Gilman nodded. Lesbos, in the northeast Aegean, a few miles from the Turkish shore, was on the trade route from the Levant to Istanbul. “Could be that your blondes will head for Lesbos—if they have any sense. Or else they’ll find themselves retracing their journey to Athens.”
“Why not call Vlakos in Athens and get him to steer Nina in the right direction? She’s collecting her allowance at the American Express office tomorrow,” Renwick suggested.
“You want her in Lesbos?”
“I want her in Istanbul before her friends arrive. Can’t go chasing through the Aegean after her. Nina wouldn’t appreciate that.”
“Kahraman is in Istanbul.
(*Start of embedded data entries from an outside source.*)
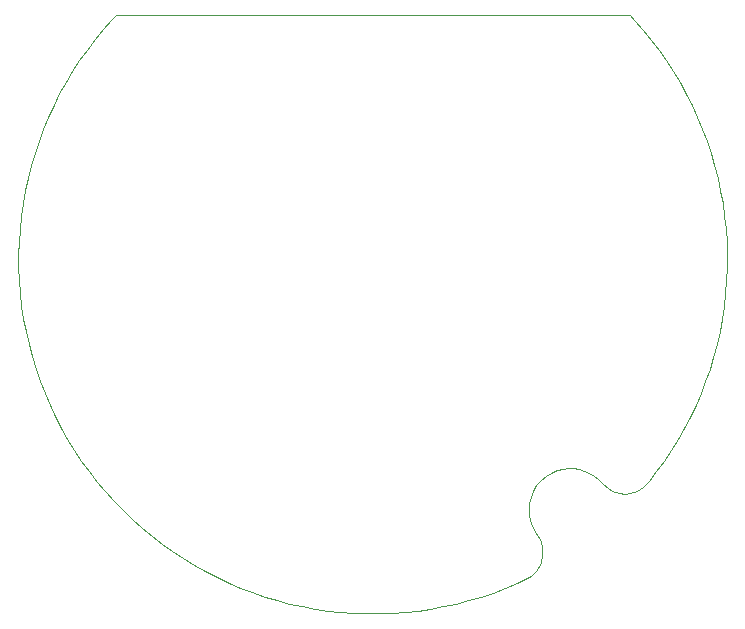
<source format=gbr>
%TF.GenerationSoftware,KiCad,Pcbnew,8.0.6*%
%TF.CreationDate,2024-11-01T20:33:52-04:00*%
%TF.ProjectId,FlexGlO,466c6578-476c-44f2-9e6b-696361645f70,rev?*%
%TF.SameCoordinates,Original*%
%TF.FileFunction,Profile,NP*%
%FSLAX46Y46*%
G04 Gerber Fmt 4.6, Leading zero omitted, Abs format (unit mm)*
G04 Created by KiCad (PCBNEW 8.0.6) date 2024-11-01 20:33:52*
%MOMM*%
%LPD*%
G01*
G04 APERTURE LIST*
%TA.AperFunction,Profile*%
%ADD10C,0.100000*%
%TD*%
G04 APERTURE END LIST*
D10*
X141760000Y-79350000D02*
X142134159Y-79747852D01*
X142856712Y-80567007D01*
X143548967Y-81411922D01*
X144210006Y-82281476D01*
X144838954Y-83174518D01*
X145434976Y-84089863D01*
X145997283Y-85026297D01*
X146525128Y-85982580D01*
X147017813Y-86957444D01*
X147474684Y-87949597D01*
X147895136Y-88957723D01*
X148278611Y-89980487D01*
X148624601Y-91016532D01*
X148932647Y-92064485D01*
X149202342Y-93122957D01*
X149433327Y-94190545D01*
X149625296Y-95265834D01*
X149777995Y-96347398D01*
X149891221Y-97433804D01*
X149964825Y-98523612D01*
X149998709Y-99615377D01*
X149992828Y-100707651D01*
X149947189Y-101798988D01*
X149861853Y-102887940D01*
X149736934Y-103973063D01*
X149572597Y-105052920D01*
X149369059Y-106126080D01*
X149126591Y-107191118D01*
X148845514Y-108246625D01*
X148526200Y-109291200D01*
X148169073Y-110323459D01*
X147774606Y-111342034D01*
X147343323Y-112345574D01*
X146875794Y-113332749D01*
X146372639Y-114302251D01*
X145834526Y-115252794D01*
X145262168Y-116183119D01*
X144656323Y-117091992D01*
X144017795Y-117978209D01*
X143420000Y-118760000D01*
X142910000Y-119330000D01*
X142340000Y-119640000D01*
X141780000Y-119810000D01*
X141330000Y-119850000D01*
X140840000Y-119810000D01*
X140280000Y-119630000D01*
X139900000Y-119400000D01*
X139480000Y-119020000D01*
X139050000Y-118600000D01*
X138700000Y-118330000D01*
X138320000Y-118090000D01*
X137910000Y-117900000D01*
X137430000Y-117780000D01*
X136980000Y-117700000D01*
X136580000Y-117700000D01*
X136140000Y-117740000D01*
X135630000Y-117880000D01*
X135100000Y-118070000D01*
X134670000Y-118340000D01*
X134250000Y-118680000D01*
X133860000Y-119140000D01*
X133550000Y-119660000D01*
X133380000Y-120120000D01*
X133240000Y-120640000D01*
X133200000Y-121200000D01*
X133240000Y-121710000D01*
X133410000Y-122380000D01*
X133720000Y-123070000D01*
X134140000Y-123710000D01*
X134330000Y-124280000D01*
X134380000Y-124970000D01*
X134220000Y-125750000D01*
X133850000Y-126380000D01*
X133410000Y-126830000D01*
X132860000Y-127100000D01*
X132191872Y-127412200D01*
X131185927Y-127837843D01*
X130165154Y-128226586D01*
X129130906Y-128577912D01*
X128084555Y-128891356D01*
X127027487Y-129166503D01*
X125961104Y-129402988D01*
X124886819Y-129600498D01*
X123806056Y-129758770D01*
X122720248Y-129877596D01*
X121630834Y-129956817D01*
X120539259Y-129996328D01*
X119446968Y-129996077D01*
X118355411Y-129956065D01*
X117266034Y-129876344D01*
X116180281Y-129757020D01*
X115099591Y-129598251D01*
X114025396Y-129400248D01*
X112959122Y-129163273D01*
X111902181Y-128887641D01*
X110855973Y-128573716D01*
X109821887Y-128221915D01*
X108801293Y-127832704D01*
X107795543Y-127406600D01*
X106805970Y-126944166D01*
X105833888Y-126446016D01*
X104880583Y-125912810D01*
X103947320Y-125345255D01*
X103035336Y-124744103D01*
X102145839Y-124110152D01*
X101280010Y-123444241D01*
X100438994Y-122747254D01*
X99623909Y-122020113D01*
X98835832Y-121263784D01*
X98075811Y-120479268D01*
X97344851Y-119667605D01*
X96643922Y-118829872D01*
X95973952Y-117967179D01*
X95335831Y-117080669D01*
X94730404Y-116171518D01*
X94158473Y-115240930D01*
X93620796Y-114290140D01*
X93118087Y-113320407D01*
X92651012Y-112333017D01*
X92220189Y-111329279D01*
X91826190Y-110310524D01*
X91469537Y-109278101D01*
X91150703Y-108233379D01*
X90870110Y-107177744D01*
X90628131Y-106112594D01*
X90425086Y-105039341D01*
X90261245Y-103959409D01*
X90136824Y-102874228D01*
X90051988Y-101785237D01*
X90006851Y-100693880D01*
X90001471Y-99601603D01*
X90035856Y-98509853D01*
X90109960Y-97420080D01*
X90223685Y-96333726D01*
X90376881Y-95252232D01*
X90569344Y-94177031D01*
X90800819Y-93109549D01*
X91070999Y-92051201D01*
X91379527Y-91003390D01*
X91725993Y-89967504D01*
X92109937Y-88944916D01*
X92530852Y-87936983D01*
X92988178Y-86945040D01*
X93481311Y-85970402D01*
X94009595Y-85014362D01*
X94572332Y-84078186D01*
X95168774Y-83163115D01*
X95798132Y-82270362D01*
X96459571Y-81401111D01*
X97152214Y-80556514D01*
X97875143Y-79737691D01*
X98249484Y-79340011D01*
X141760000Y-79350000D01*
M02*

</source>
He can help—”
“I’ll get in touch with him from Merriman’s.”
“Will you be able to persuade her to leave her friends?”
“I can try.”
“And if she won’t listen?”
Renwick said nothing.
“If she were dependable enough,” Gilman said, “she might travel along, co-operate—”
“No.” Renwick was definite. He quieted his voice. “Too dangerous.” He th
ought of Amalie in Essen, of Avril in Austria two years ago. “No. Not that,” he ended.
“A pity. She could be useful.”
“You’re going to be late for dinner,” Renwick said.
“We can have supper after the theatre. I’ll call Vlakos right away.”
“And perhaps see if he could send someone over to Lesbos?”
“Just to make sure the coastal steamer isn’t in the whiteslave traffic?”
“Can Vlakos send someone?” Renwick persisted.
“With luck and good friends in the right places.”
They shook hands quickly, firmly. Yes, thought Renwick as the door closed behind Ronald Gilman, that’s what it took: good friends in the right places. And a large dose of luck.
12
There had been a fresh breeze turning into a cool wind when the sun came up, light still weak, the Turkish coastline as yet a vague white line edging a flat stretch of land. It can’t be Gallipoli, that was before we reached the Dardanelles, thought Nina as she stood by the rail and watched the struggle of waves and current; we must now be in the Sea of Marmara. Twenty-four hours on this decrepit little freighter, but we are lucky to be here, and with no strain or stress. Yesterday, on the Lesbos quay, the crew had looked like Hollywood’s idea for a pirate movie. All they had needed was a knife held between their broken teeth to complete the picture. They might have stared but they had kept to themselves. The captain, equally in need of a bath and a dentist, had seen to that. And possibly that most amiable Greek, Mr. Christopoulos, who had befriended the girls in their little waterfront hotel in Lesbos—he was a teacher from Athens on holiday and spoke perfect English, thank heaven—and even came, down to the wharf to see them safely off, might just have smoothed the way in his talk with the captain in some incomprehensible language. Certainly, Mr. Christopoulos had bargained for the small price of their trip, paid from Nina’s dwindling store of Greek drachmas, and advised them to keep dollar bills out of sight. Not much in the way of food, he had warned them—but the coffee would be good. He was right about that. A very nice man indeed, Nina thought, and in the last excitement of boarding he forgot to give us his address. Now I can’t send him a postcard to thank him.